Interestingly, the frequencies of acute GVHD of grade III–IV and chronic GVHD requiring systemic therapy were numerically higher and lower in the PUD group than in the HID and MUD groups, respectively, but the difference was not statistically significant. Raiola et al.  noted a more frequent occurrence of acute GVHD of grade III–IV with PUDs than with MUDs and HIDs in a heterogenous population with various hematologic malignancies. Two recent large studies, in contrast, found no difference in the incidence of acute GVHD among PUDs, MUDs, and HIDs in a population with acute leukemia [15, 25]. A future prospective trial is needed to confirm whether the risk of acute GVHD is higher with HCT from PUDs than from other donor types.

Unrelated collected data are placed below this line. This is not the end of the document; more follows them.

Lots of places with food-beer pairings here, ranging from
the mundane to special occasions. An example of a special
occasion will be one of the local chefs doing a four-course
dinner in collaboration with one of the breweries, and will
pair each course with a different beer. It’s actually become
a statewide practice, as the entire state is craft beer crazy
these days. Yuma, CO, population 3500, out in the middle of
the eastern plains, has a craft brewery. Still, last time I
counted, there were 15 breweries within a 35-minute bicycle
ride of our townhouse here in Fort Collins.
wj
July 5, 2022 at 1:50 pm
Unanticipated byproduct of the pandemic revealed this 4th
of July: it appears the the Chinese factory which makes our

Our study has several limitations. First, the retrospective nature of the study and limited number of patients included may render this analysis hypothesis-generating at most and subtle differences likely went unnoticed. Second, the follow-up period of the study population was relatively short, and the long-term effect of the treatment remains to be evaluated. Finally, the present study did not address a different dosage of ATG, however previous reports have suggested that different doses of ATG have a differential impact on the outcome . Despite these limitations, the study population was highly homogenous, in terms of conditioning regimen and use of peripheral blood as graft source, which enabled us to compare different donor types independent of these confounders.
In conclusion, the present study suggests that T-cell replete HCT from HIDs using an ATG-containing RIC regimen may be a reasonable option in the absence of MRDs in patients with acute leukemia or MDS.
This study was supported by the National Research Foundation of Korea (NRF) Grant funded by the Korean Government (MSIP) (No. NRF-2016R1A5A1011974).